#11. Things Not Seen

I’ve learned a few things after reading YA fiction over the last two months. The first thing is not to trivialize. The kids that I am reading about have real issues – issues that are real to them anyhow, and it doesn’t score me any points to dismiss their feelings or their reactions. It doesn’t do to dismiss books because they’re not literary enough either, because I’ve found that I can enjoy a book just as much for its plot as for its beautiful sentences. I’ve been kidding myself sitting on a high horse and looking down on “pop” fiction. So long as a book moves me in some way, that book is worth reading. This realization has been profound for me.

Things Not Seen by Andrew Clements is a book about a fifteen-year old boy who wakes up one morning, looks in the bathroom mirror and finds that he cannot see himself. That’s an intriguing enough start to a story, no? Well, Bobby and his parents (after the initial mind-numbing shock) try to find a logical solution to the problem. If Bobby is invisible, something must have caused it, and what is that something? How do they fix it? Along the way, Bobby meets Alicia, a blind girl, with whom he decides to share his secret. Alicia tells her parents. Together, Bobby and Alicia and their parents try to figure out a solution to Bobby’s problem.

What is particularly fascinating about this book is the fact that the author treats Bobby’s invisibility like it is a legitimate real-world problem. There are no super-powers or aliens or wizards. The puzzle is eventually solved by old-fashioned sleuthing and some cold, hard logic. Additionally, the story underneath the story is just as intriguing. What happens when a girl who cannot see the world and a guy the world cannot see get together? What can the two teach each other about loneliness and friendship?

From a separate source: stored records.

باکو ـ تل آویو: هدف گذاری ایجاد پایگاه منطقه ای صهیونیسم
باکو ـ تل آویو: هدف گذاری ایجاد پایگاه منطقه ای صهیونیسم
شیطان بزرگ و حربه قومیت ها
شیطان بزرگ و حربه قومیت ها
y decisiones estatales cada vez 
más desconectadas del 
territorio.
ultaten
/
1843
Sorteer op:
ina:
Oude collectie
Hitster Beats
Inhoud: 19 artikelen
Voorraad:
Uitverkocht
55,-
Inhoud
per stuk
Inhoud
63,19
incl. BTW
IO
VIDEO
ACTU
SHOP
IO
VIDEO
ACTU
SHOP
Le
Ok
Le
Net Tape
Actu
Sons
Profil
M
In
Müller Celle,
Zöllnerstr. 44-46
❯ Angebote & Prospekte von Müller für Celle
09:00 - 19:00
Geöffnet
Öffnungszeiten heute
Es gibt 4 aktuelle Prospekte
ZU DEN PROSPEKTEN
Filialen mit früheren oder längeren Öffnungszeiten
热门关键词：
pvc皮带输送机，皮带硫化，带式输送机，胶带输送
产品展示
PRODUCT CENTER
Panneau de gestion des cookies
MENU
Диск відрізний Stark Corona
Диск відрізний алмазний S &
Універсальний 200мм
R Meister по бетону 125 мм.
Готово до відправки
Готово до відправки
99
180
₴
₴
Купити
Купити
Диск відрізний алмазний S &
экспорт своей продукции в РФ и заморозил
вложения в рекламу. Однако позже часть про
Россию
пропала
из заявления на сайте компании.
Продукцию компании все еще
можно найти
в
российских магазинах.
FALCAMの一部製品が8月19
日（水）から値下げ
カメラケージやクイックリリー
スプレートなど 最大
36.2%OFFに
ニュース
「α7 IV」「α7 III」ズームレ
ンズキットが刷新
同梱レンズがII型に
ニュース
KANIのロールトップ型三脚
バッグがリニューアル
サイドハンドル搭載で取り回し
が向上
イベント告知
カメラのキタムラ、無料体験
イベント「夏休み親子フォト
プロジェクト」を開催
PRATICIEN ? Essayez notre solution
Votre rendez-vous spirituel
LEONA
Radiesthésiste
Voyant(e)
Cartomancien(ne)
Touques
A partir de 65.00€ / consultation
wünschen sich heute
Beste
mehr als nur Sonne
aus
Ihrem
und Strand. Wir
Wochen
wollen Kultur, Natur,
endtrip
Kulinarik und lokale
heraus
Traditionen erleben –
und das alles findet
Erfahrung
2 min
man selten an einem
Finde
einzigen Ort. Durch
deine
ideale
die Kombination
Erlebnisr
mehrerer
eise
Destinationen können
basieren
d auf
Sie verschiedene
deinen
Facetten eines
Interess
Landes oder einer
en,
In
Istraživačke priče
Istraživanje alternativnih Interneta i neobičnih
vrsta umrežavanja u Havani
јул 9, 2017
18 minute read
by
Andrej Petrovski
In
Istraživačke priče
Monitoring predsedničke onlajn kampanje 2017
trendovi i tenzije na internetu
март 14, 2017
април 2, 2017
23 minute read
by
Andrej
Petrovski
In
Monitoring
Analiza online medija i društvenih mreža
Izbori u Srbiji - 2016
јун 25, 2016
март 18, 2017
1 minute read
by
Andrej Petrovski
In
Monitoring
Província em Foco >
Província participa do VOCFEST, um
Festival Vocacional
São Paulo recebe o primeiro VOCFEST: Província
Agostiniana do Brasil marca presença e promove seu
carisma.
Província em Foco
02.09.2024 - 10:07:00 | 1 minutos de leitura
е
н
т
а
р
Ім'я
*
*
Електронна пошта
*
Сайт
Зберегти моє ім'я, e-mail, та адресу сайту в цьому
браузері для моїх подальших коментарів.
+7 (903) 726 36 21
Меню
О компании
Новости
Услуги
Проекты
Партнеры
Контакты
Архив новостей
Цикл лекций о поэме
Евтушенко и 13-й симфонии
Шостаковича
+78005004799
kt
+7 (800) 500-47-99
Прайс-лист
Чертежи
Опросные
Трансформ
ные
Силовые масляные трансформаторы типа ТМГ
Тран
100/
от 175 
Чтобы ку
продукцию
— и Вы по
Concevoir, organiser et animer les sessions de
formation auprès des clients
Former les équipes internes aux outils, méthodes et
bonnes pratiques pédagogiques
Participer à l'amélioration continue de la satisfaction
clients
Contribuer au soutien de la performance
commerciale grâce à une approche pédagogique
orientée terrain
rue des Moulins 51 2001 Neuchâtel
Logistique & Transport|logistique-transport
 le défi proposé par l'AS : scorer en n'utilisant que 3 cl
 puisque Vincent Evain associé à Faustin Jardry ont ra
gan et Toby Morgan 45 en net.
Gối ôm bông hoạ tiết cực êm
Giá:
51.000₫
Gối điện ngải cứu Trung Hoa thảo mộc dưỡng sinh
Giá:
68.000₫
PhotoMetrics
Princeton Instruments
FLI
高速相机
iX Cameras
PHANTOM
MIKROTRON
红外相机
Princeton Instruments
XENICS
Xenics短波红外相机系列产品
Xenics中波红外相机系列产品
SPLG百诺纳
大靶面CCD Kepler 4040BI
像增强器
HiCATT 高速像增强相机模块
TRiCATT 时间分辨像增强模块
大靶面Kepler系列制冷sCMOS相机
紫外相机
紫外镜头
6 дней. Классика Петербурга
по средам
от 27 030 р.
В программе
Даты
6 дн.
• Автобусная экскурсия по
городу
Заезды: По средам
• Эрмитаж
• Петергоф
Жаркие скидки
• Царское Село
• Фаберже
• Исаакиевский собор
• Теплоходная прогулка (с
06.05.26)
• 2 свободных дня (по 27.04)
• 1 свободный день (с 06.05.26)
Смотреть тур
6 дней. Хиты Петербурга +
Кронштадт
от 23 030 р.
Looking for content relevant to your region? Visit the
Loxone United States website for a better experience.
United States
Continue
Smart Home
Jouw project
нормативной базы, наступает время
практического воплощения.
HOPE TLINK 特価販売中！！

This book takes an interesting premise and carries it through successfully, managing to throw in a few good lessons for teenagers who feel that they are not really being seen or heard. The language is not exactly exciting, but it is very readable – I, for one, read the book through in one sitting. It’s a good enough way to pass the time, and it has taught me one or two things about how to write YA fiction.